Goddank zit Anouk rustig op de bank, haar knuffelaap tegen zich aan, alsof ze voelt dat het beter is om zich zo onzichtbaar mogelijk te maken.
‘Mooie spullen ook.’ Zijn hand glijdt over een antiek kastje, hij werpt er een blik in en tikt met zijn nagel tegen de rand van een kristallen wijnglas. Lisa schuifelt achteruit naar de keuken en wenkt onopvallend Anouk, maar voor die van de bank kan glijden, staat de man al in de zitkamer.
Hij loopt om de salontafel heen, zijn ogen gevestigd op het grote, veelkleurige schilderij boven de bank. Het is een werk dat Menno heeft gemaakt in het jaar dat ze elkaar hebben leren kennen, en het is Lisa dierbaar op een manier die ze niet in woorden kan uitdrukken.
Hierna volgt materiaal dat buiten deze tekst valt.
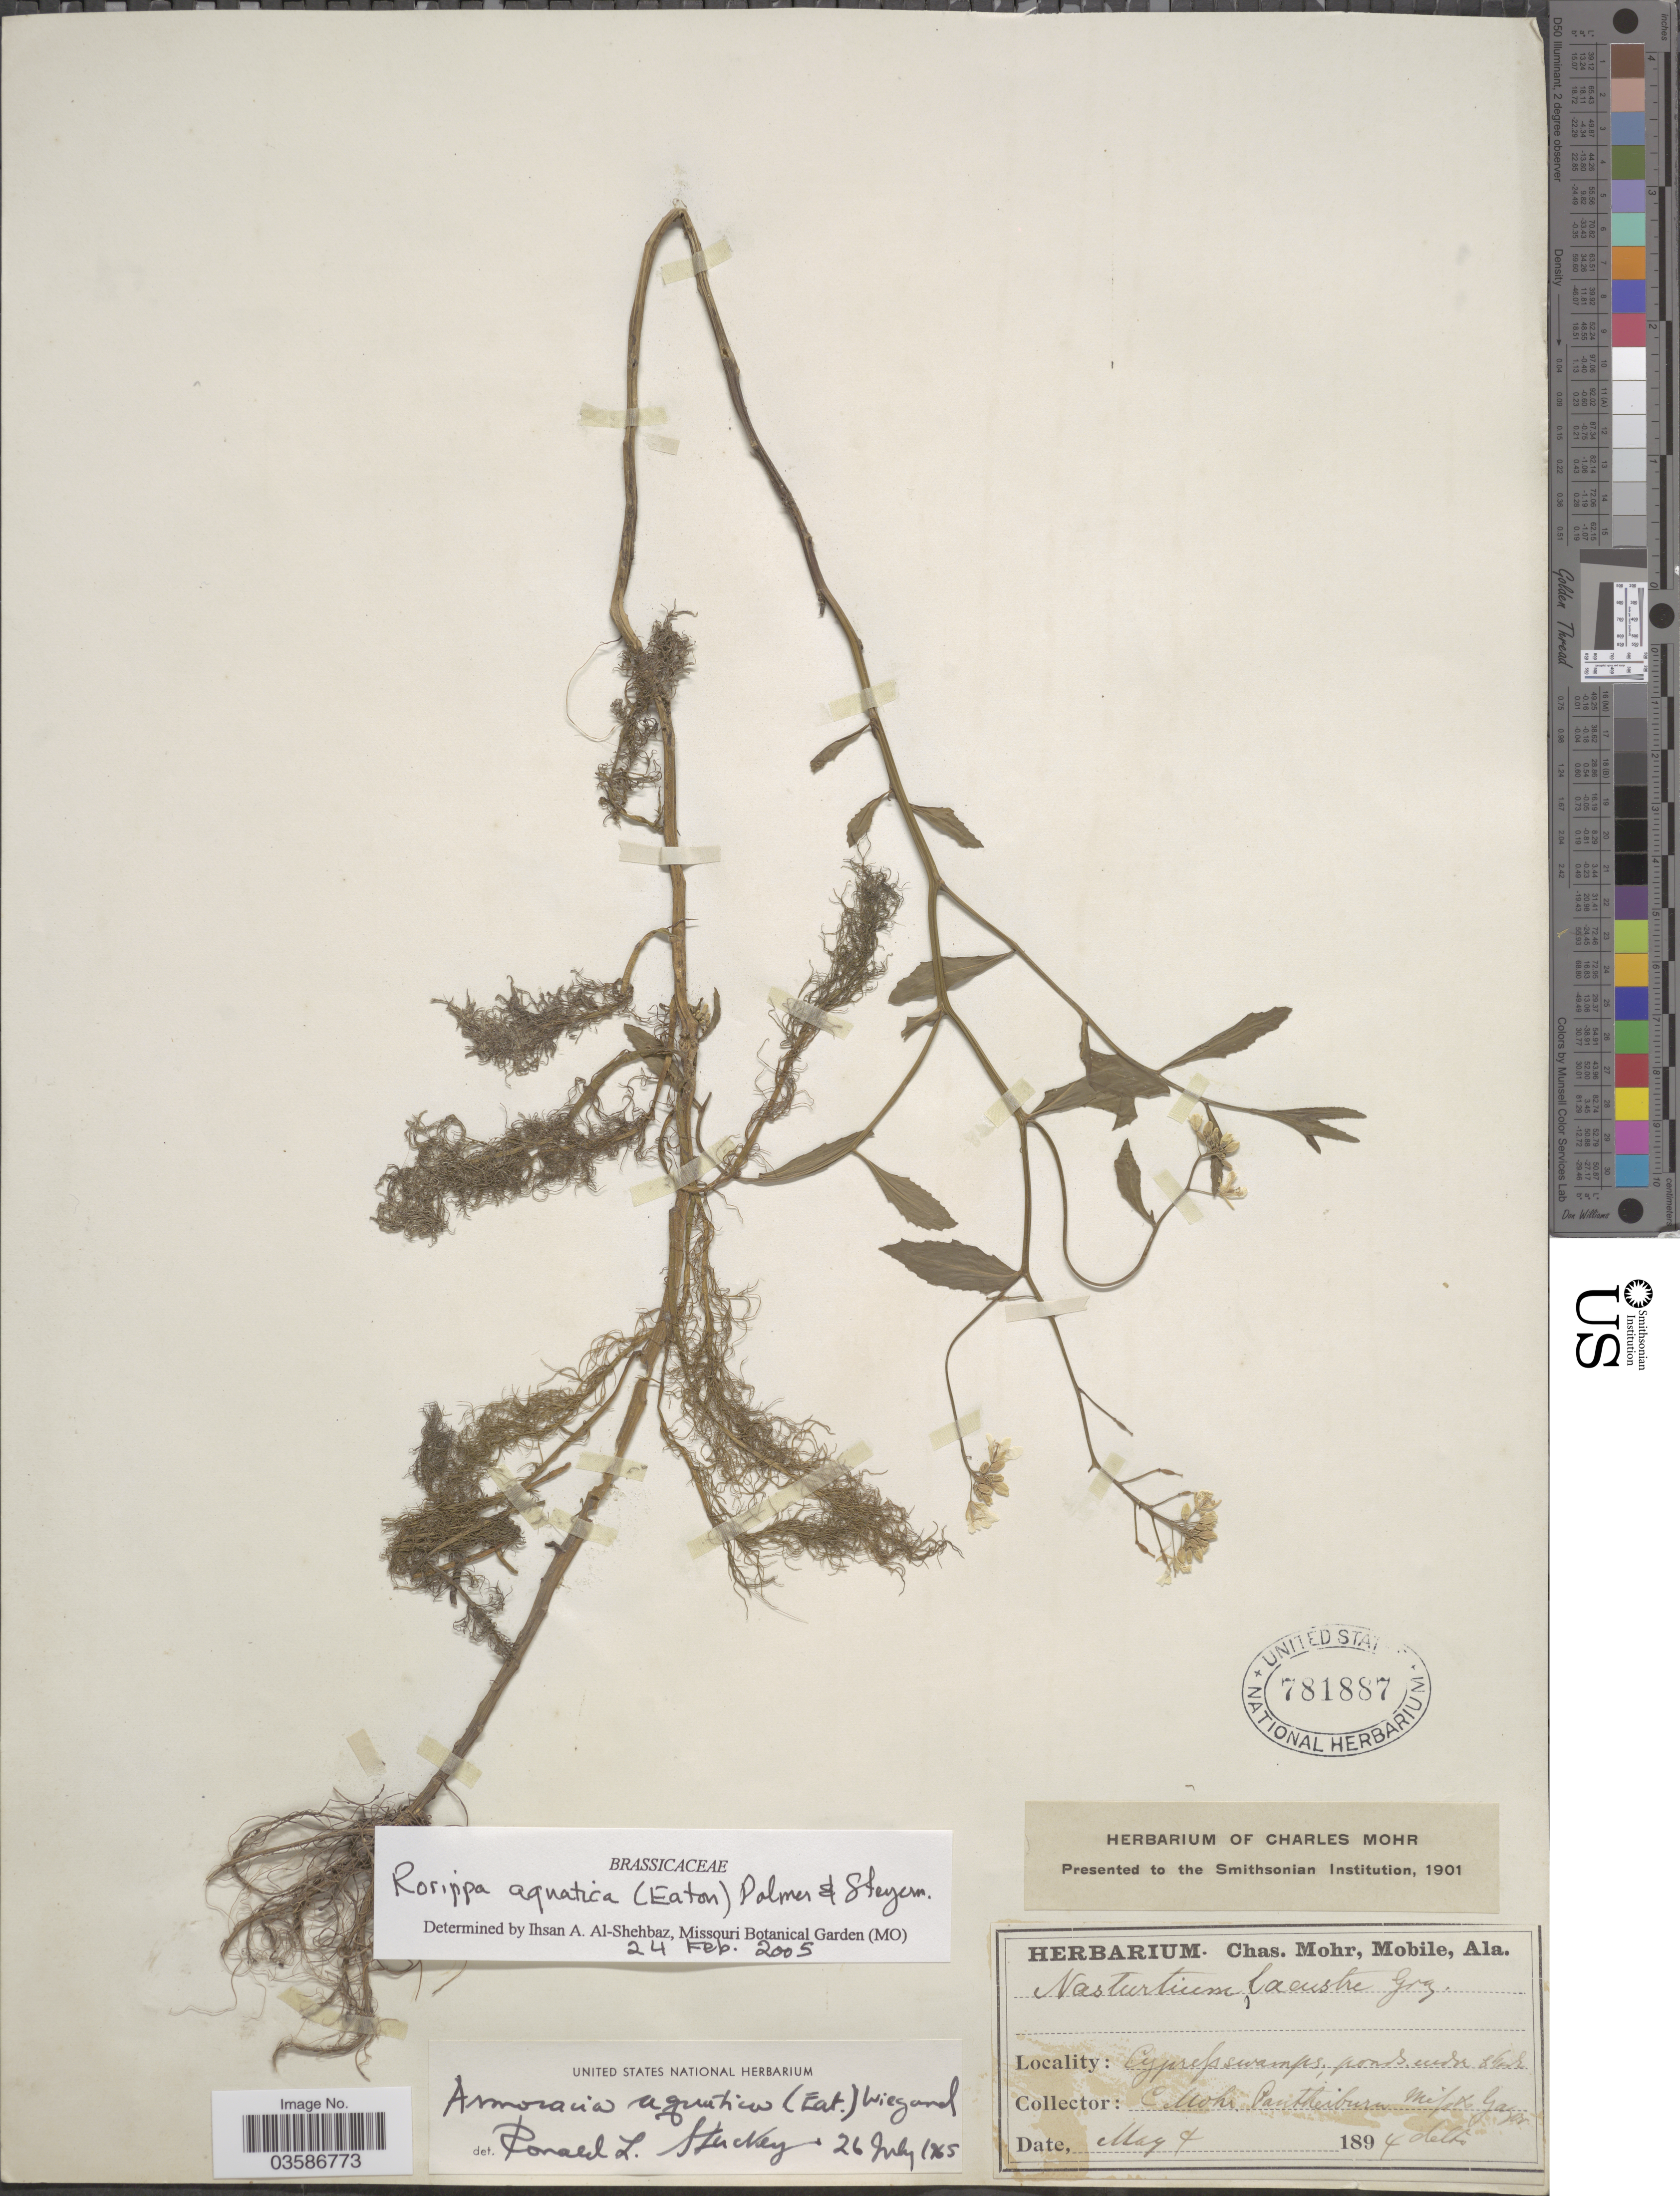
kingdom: Plantae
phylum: Tracheophyta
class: Magnoliopsida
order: Brassicales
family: Brassicaceae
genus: Rorippa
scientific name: Rorippa aquatica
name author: (Eaton) E.J. Palmer & Steyerm.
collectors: Mohr, C. T. (herbarium)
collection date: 1894-05-04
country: United States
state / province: Mississippi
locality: Cypress swamps, ponds, Pantherburn.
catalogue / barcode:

‘Kunst,’ zegt de man, op een toon alsof hij een vliegende schotel signaleert.
Moet ze iets zeggen of is het beter om te zwijgen? Omdat ze haar stem niet vertrouwt, kiest Lisa voor het laatste.
De blik van de man glijdt omlaag naar Anouk. Onverwacht buigt hij zich naar voren en steekt zijn hand naar haar uit. Op het moment dat Lisa een onbeheerste stap naar voren doet, begint Anouk met haar voeten te trappelen en te gillen.